One of the nice things that has happened in East Anglia this century is the increasing number of really good cheese makers. I enjoy surprising visitors from other parts with a fine range of local cheeses.
Another good thing is that they are now much more widely available. Memorable Cheeses in Dial Lane, Ipswich is always a good source. And the Co-op has cheese counters, a goodly proportion locally sourced, (certainly at Debenham) that puts the big supermarket chains to shame.
Historically, Suffolk cheese did not have a good name. It was called Suffolk bang and the biggest customer was the Royal Navy in the days of sail. It was said it was so hard even the weevils could not get into it.

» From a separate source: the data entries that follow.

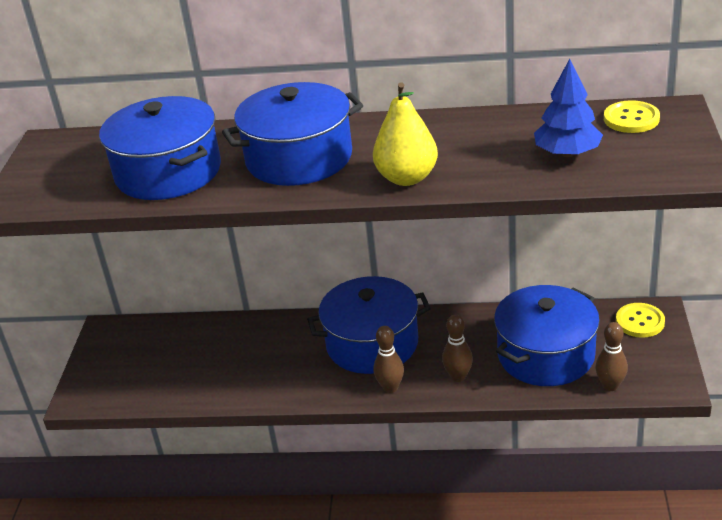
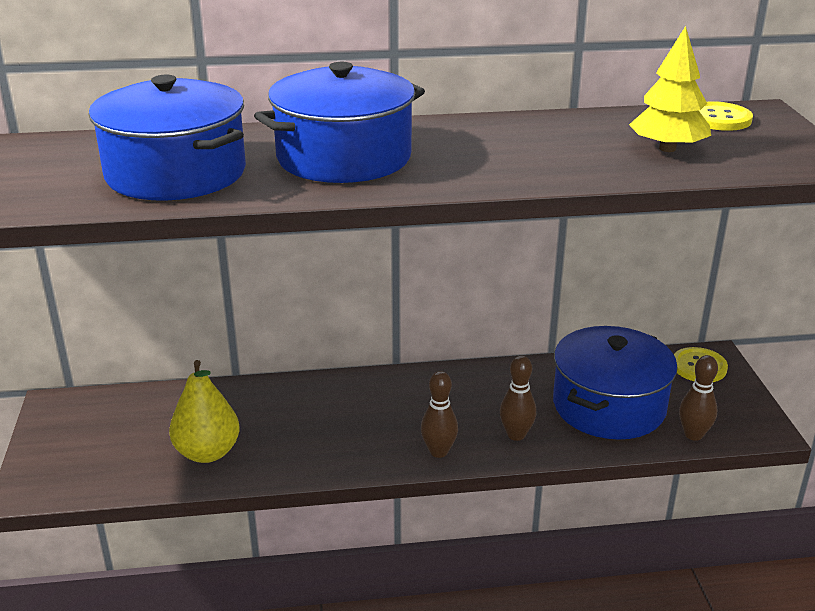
camera: 15 degrees left, 5 degrees down
(372, 344) = (402, 404): blue pot -> none
(407, 178) = (489, 174): yellow pear -> yellow pear (207, 452)
(567, 153) = (667, 149): blue tree -> yellow tree

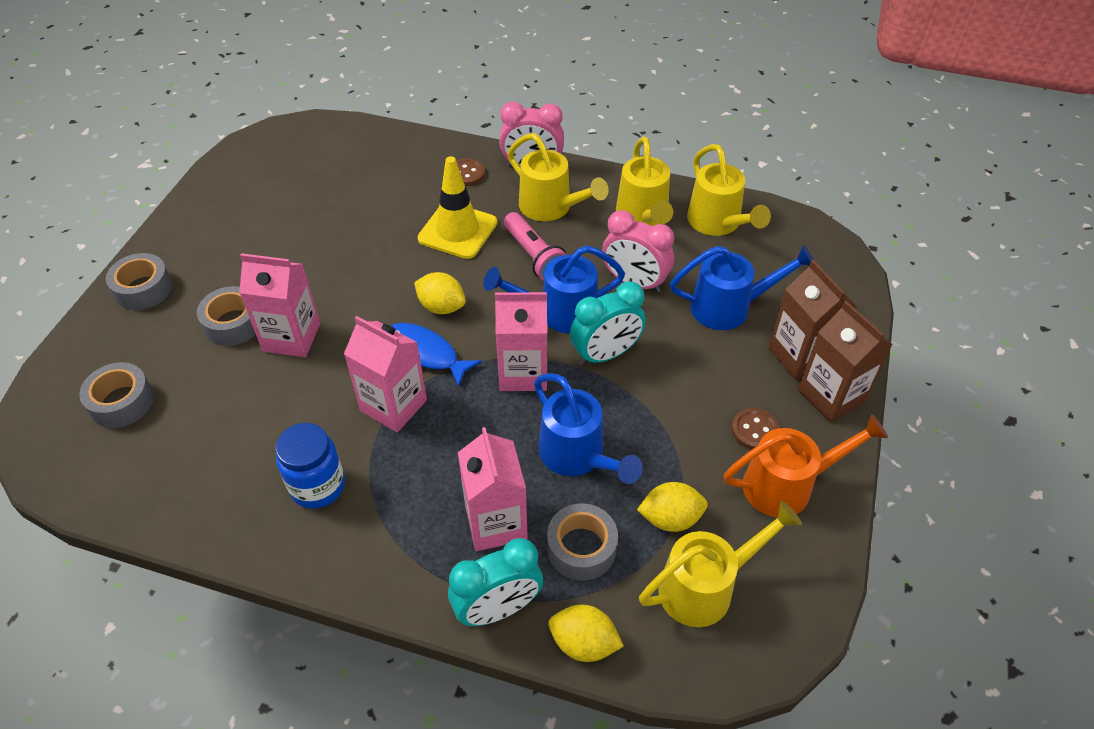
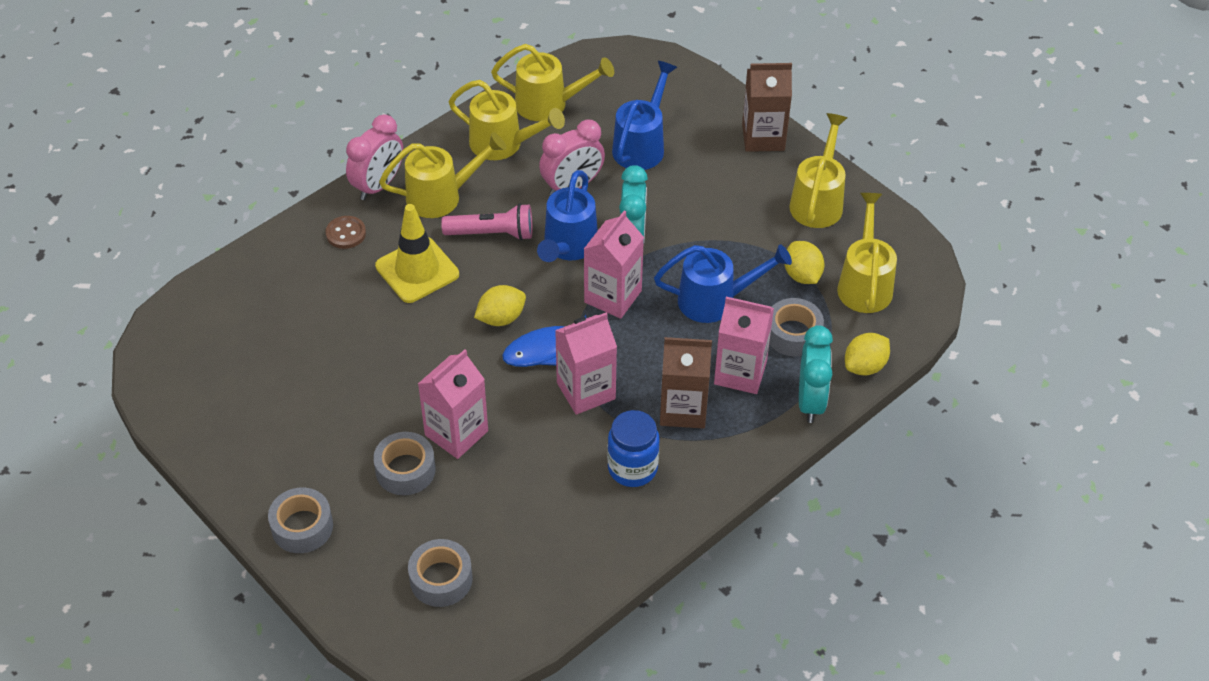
camera: 60 degrees left, 0 degrees up
(670, 518) = (802, 275): yellow lemon -> yellow lemon turned 45 degrees counterclockwise
(755, 430) = (762, 193): brown button -> none
(787, 485) = (818, 201): orange watering can -> yellow watering can
(799, 356) = (716, 133): brown carton -> brown carton (683, 409)

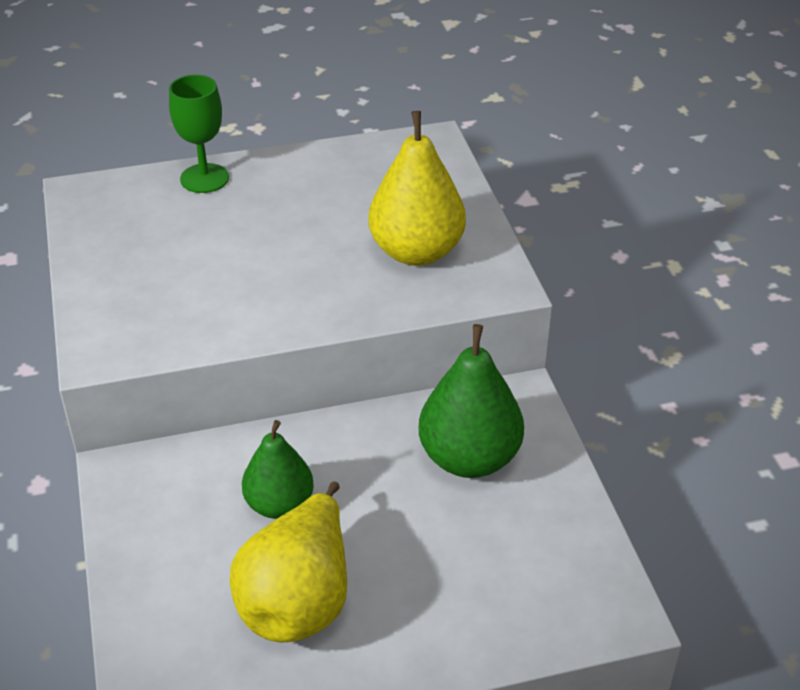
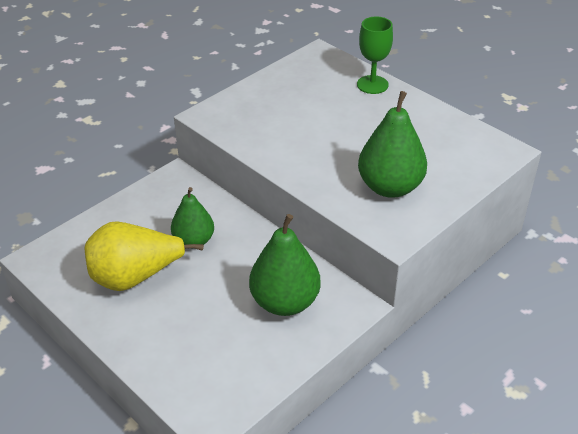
camera: 60 degrees right, 0 degrees up
(416, 252) = (390, 187): yellow pear -> green pear

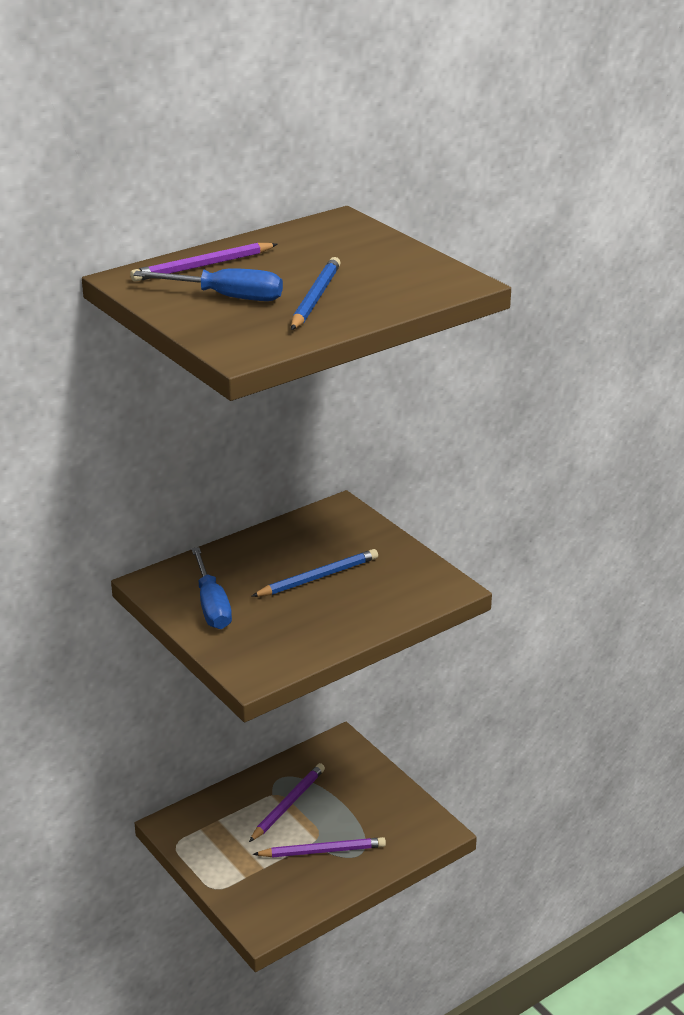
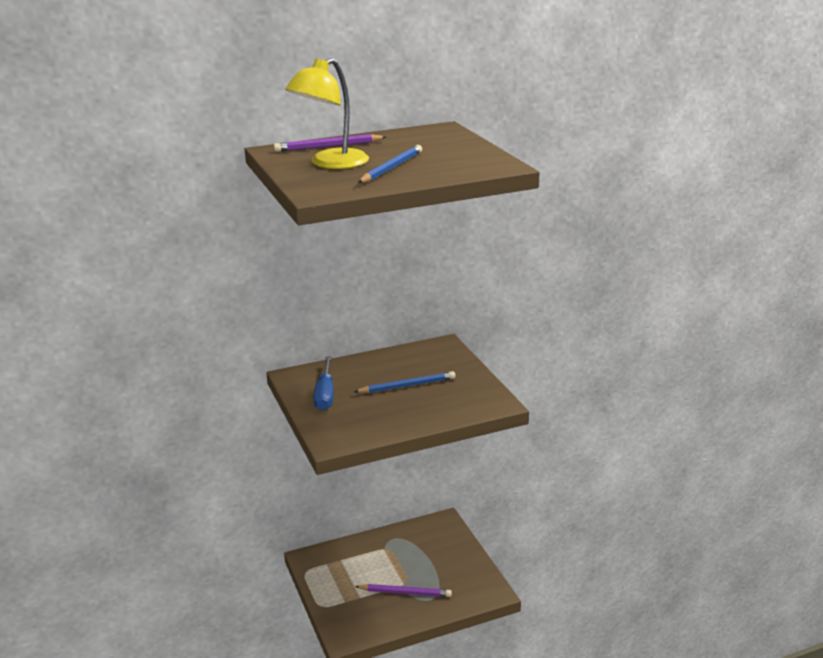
camera: 15 degrees right, 5 degrees down
(226, 297) = (330, 163): blue screwdriver -> yellow lamp
(288, 804) = (392, 557): purple pencil -> none

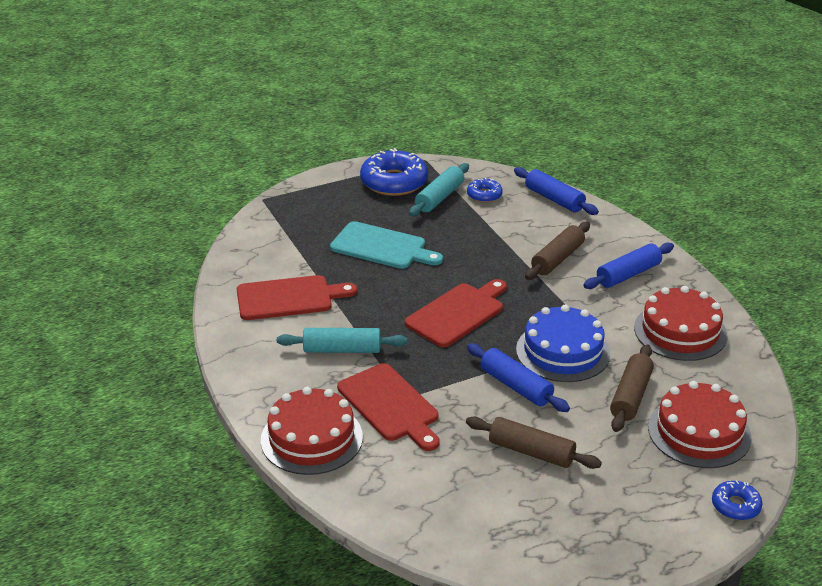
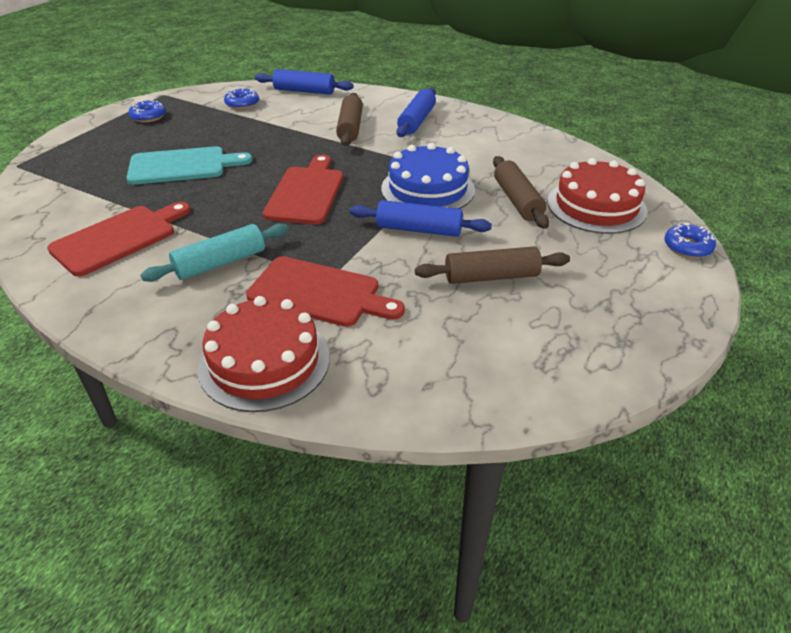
camera: 35 degrees left, 5 degrees up
(394, 182) = (148, 116): blue donut -> blue donut, size x0.52
(439, 197) = (203, 116): turquoise rolling pin -> none
(680, 331) = (498, 144): red cake -> none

The trouble was they used milk that had already been skimmed to make butter, which had a very good reputation.
In the past decade or so there has been a cheese making renaissance. A food blog, With Knife and Fork, had nice things to say about it. (Norfolk has delicious cheeses too.)
I guess that if the secret really was out, demand would soon outstrip supply. But I wonder whether the farm shops and other rural outlets are doing all they could to promote the local produce. They often have nice cheeses, including some local ones, but the prices tend to be high.
One of the cheeses I frequently get is Shipcord, made from unpasturised milk at Rodwell Farm, Baylham, near Needham Market.
Last week I bought some from the Suffolk Food Hall, in the shadow of the Orwell Bridge, where I had gone to get some of the excellent lamb the butcher there sells. I bought some Shipcord from another of the sections.
At home, I noticed the label gave the price per kilo as £21.04. In the Debenham Co-op it is priced at £16.90 pence. That is a big difference and I walk to the Co-op.